Do you have any suggestions for how I might be able to address this issue? I hypothesize that this may be a consequence of a compatibility issue resulting from the major overhaul that was done on Qiskit recently. If so, is there a stopgap measure that I can use until pennylane-qiskit is fully update to accommodate the new Qiskit implementation?

Hi @justin6626 ,

I simplified your code a bit more and noticed a couple of things. On one hand it seems that method="statevector_gpu" is not a valid option so I changed it to method="statevector".

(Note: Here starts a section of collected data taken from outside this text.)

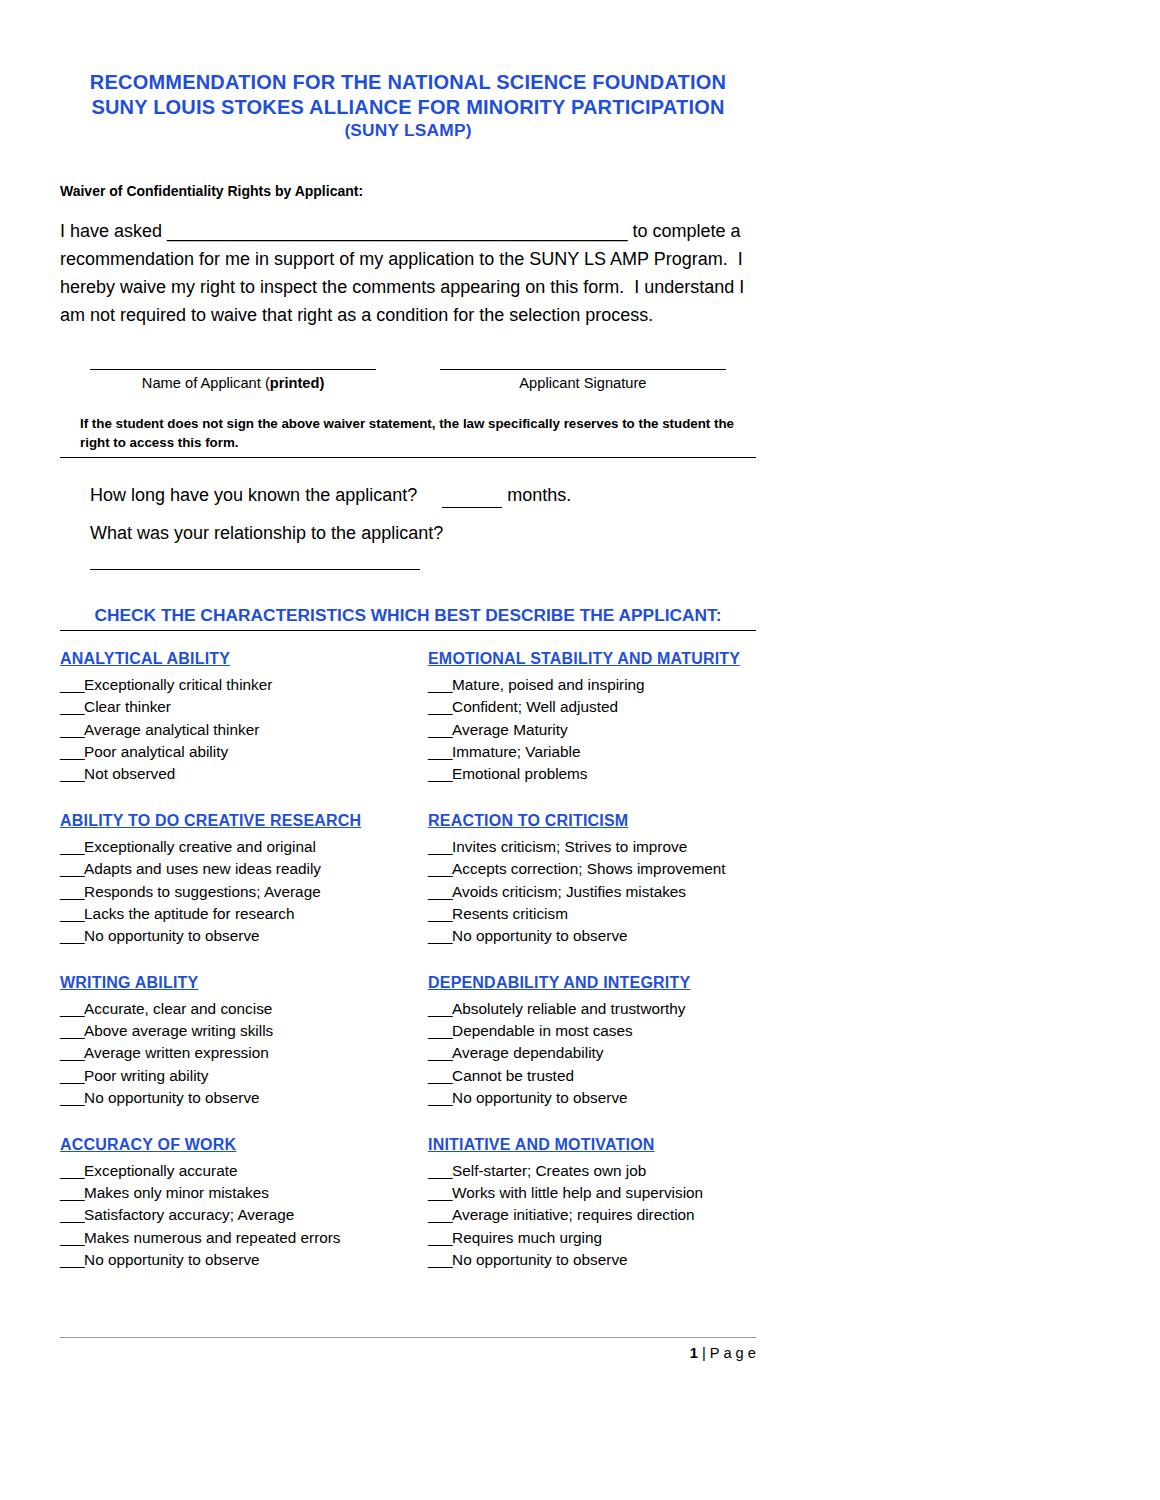RECOMMENDATION FOR THE NATIONAL SCIENCE FOUNDATION
SUNY LOUIS STOKES ALLIANCE FOR MINORITY PARTICIPATION (SUNY LSAMP)
Waiver of Confidentiality Rights by Applicant:
I have asked ______________________________________________ to complete a recommendation for me in support of my application to the SUNY LS AMP Program. I hereby waive my right to inspect the comments appearing on this form. I understand I am not required to waive that right as a condition for the selection process.
Name of Applicant (printed)
Applicant Signature
If the student does not sign the above waiver statement, the law specifically reserves to the student the right to access this form.
How long have you known the applicant? months.
What was your relationship to the applicant?
CHECK THE CHARACTERISTICS WHICH BEST DESCRIBE THE APPLICANT:
ANALYTICAL ABILITY
Exceptionally critical thinker
Clear thinker
Average analytical thinker
Poor analytical ability
Not observed
ABILITY TO DO CREATIVE RESEARCH
Exceptionally creative and original
Adapts and uses new ideas readily
Responds to suggestions; Average
Lacks the aptitude for research
No opportunity to observe
WRITING ABILITY
Accurate, clear and concise
Above average writing skills
Average written expression
Poor writing ability
No opportunity to observe
ACCURACY OF WORK
Exceptionally accurate
Makes only minor mistakes
Satisfactory accuracy; Average
Makes numerous and repeated errors
No opportunity to observe
EMOTIONAL STABILITY AND MATURITY
Mature, poised and inspiring
Confident; Well adjusted
Average Maturity
Immature; Variable
Emotional problems
REACTION TO CRITICISM
Invites criticism; Strives to improve
Accepts correction; Shows improvement
Avoids criticism; Justifies mistakes
Resents criticism
No opportunity to observe
DEPENDABILITY AND INTEGRITY
Absolutely reliable and trustworthy
Dependable in most cases
Average dependability
Cannot be trusted
No opportunity to observe
INITIATIVE AND MOTIVATION
Self-starter; Creates own job
Works with little help and supervision
Average initiative; requires direction
Requires much urging
No opportunity to observe
1 | P a g e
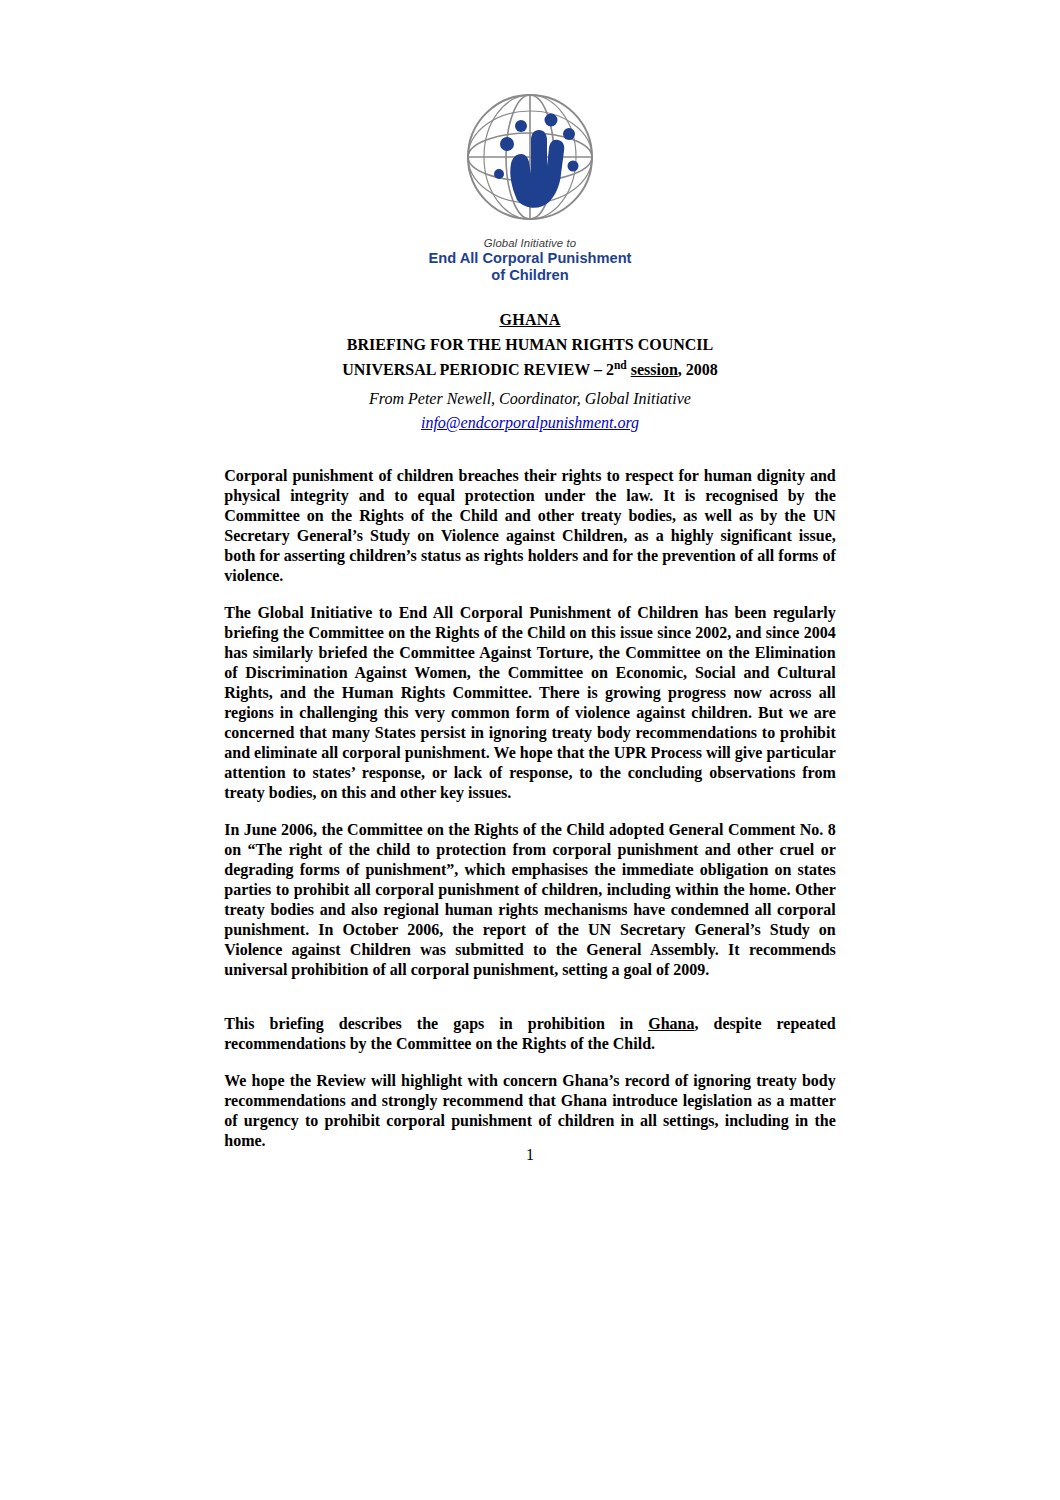Global Initiative to
End All Corporal Punishment
of Children
GHANA
BRIEFING FOR THE HUMAN RIGHTS COUNCIL
UNIVERSAL PERIODIC REVIEW – 2nd session, 2008
From Peter Newell, Coordinator, Global Initiative
info@endcorporalpunishment.org
Corporal punishment of children breaches their rights to respect for human dignity and physical integrity and to equal protection under the law. It is recognised by the Committee on the Rights of the Child and other treaty bodies, as well as by the UN Secretary General’s Study on Violence against Children, as a highly significant issue, both for asserting children’s status as rights holders and for the prevention of all forms of violence.
The Global Initiative to End All Corporal Punishment of Children has been regularly briefing the Committee on the Rights of the Child on this issue since 2002, and since 2004 has similarly briefed the Committee Against Torture, the Committee on the Elimination of Discrimination Against Women, the Committee on Economic, Social and Cultural Rights, and the Human Rights Committee. There is growing progress now across all regions in challenging this very common form of violence against children. But we are concerned that many States persist in ignoring treaty body recommendations to prohibit and eliminate all corporal punishment. We hope that the UPR Process will give particular attention to states’ response, or lack of response, to the concluding observations from treaty bodies, on this and other key issues.
In June 2006, the Committee on the Rights of the Child adopted General Comment No. 8 on “The right of the child to protection from corporal punishment and other cruel or degrading forms of punishment”, which emphasises the immediate obligation on states parties to prohibit all corporal punishment of children, including within the home. Other treaty bodies and also regional human rights mechanisms have condemned all corporal punishment. In October 2006, the report of the UN Secretary General’s Study on Violence against Children was submitted to the General Assembly. It recommends universal prohibition of all corporal punishment, setting a goal of 2009.
This briefing describes the gaps in prohibition in Ghana, despite repeated recommendations by the Committee on the Rights of the Child.
We hope the Review will highlight with concern Ghana’s record of ignoring treaty body recommendations and strongly recommend that Ghana introduce legislation as a matter of urgency to prohibit corporal punishment of children in all settings, including in the home.
1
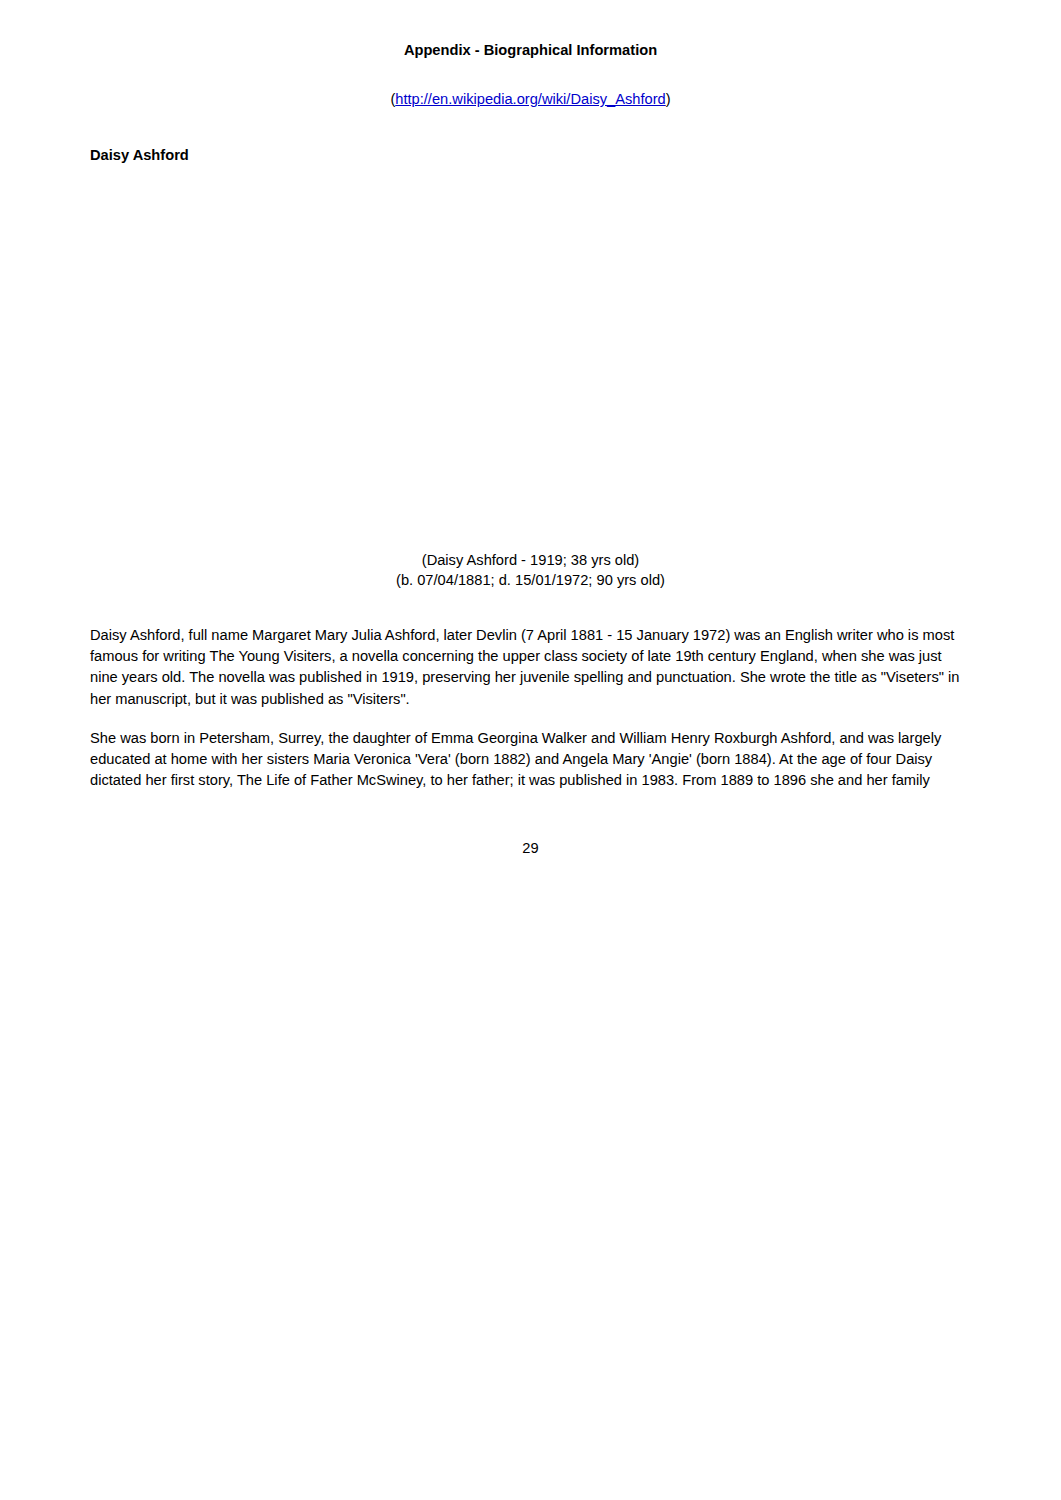Appendix - Biographical Information
(http://en.wikipedia.org/wiki/Daisy_Ashford)
Daisy Ashford
(Daisy Ashford - 1919; 38 yrs old)
(b. 07/04/1881; d. 15/01/1972; 90 yrs old)
Daisy Ashford, full name Margaret Mary Julia Ashford, later Devlin (7 April 1881 - 15 January 1972) was an English writer who is most famous for writing The Young Visiters, a novella concerning the upper class society of late 19th century England, when she was just nine years old. The novella was published in 1919, preserving her juvenile spelling and punctuation. She wrote the title as "Viseters" in her manuscript, but it was published as "Visiters".
She was born in Petersham, Surrey, the daughter of Emma Georgina Walker and William Henry Roxburgh Ashford, and was largely educated at home with her sisters Maria Veronica 'Vera' (born 1882) and Angela Mary 'Angie' (born 1884). At the age of four Daisy dictated her first story, The Life of Father McSwiney, to her father; it was published in 1983. From 1889 to 1896 she and her family
29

On the other hand it looks like the problem isn’t caused by Qiskit but by your use of the CUDA devices.

If you run the code below you’ll notice that it runs fast with default qubit, slow with qiskit.aer, and impossibly slow when you try to add the Qiskit noise model.


import torch
import torch.nn as nn
import matplotlib.pyplot as plt
import numpy as np
from sklearn.datasets import make_moons
import pennylane as qml
########Qiskit imports for toy example########
from qiskit_aer import AerSimulator
from qiskit_aer.noise import (NoiseModel, QuantumError, ReadoutError,
    pauli_error, depolarizing_error, thermal_relaxation_error)
##############################################


# Set random seeds
torch.manual_seed(42)
np.random.seed(42)

X, y = make_moons(n_samples=200, noise=0.1)
y_ = torch.unsqueeze(torch.tensor(y), 1)  # used for one-hot encoded labels
y_hot = torch.scatter(torch.zeros((200, 2)), 1, y_, 1)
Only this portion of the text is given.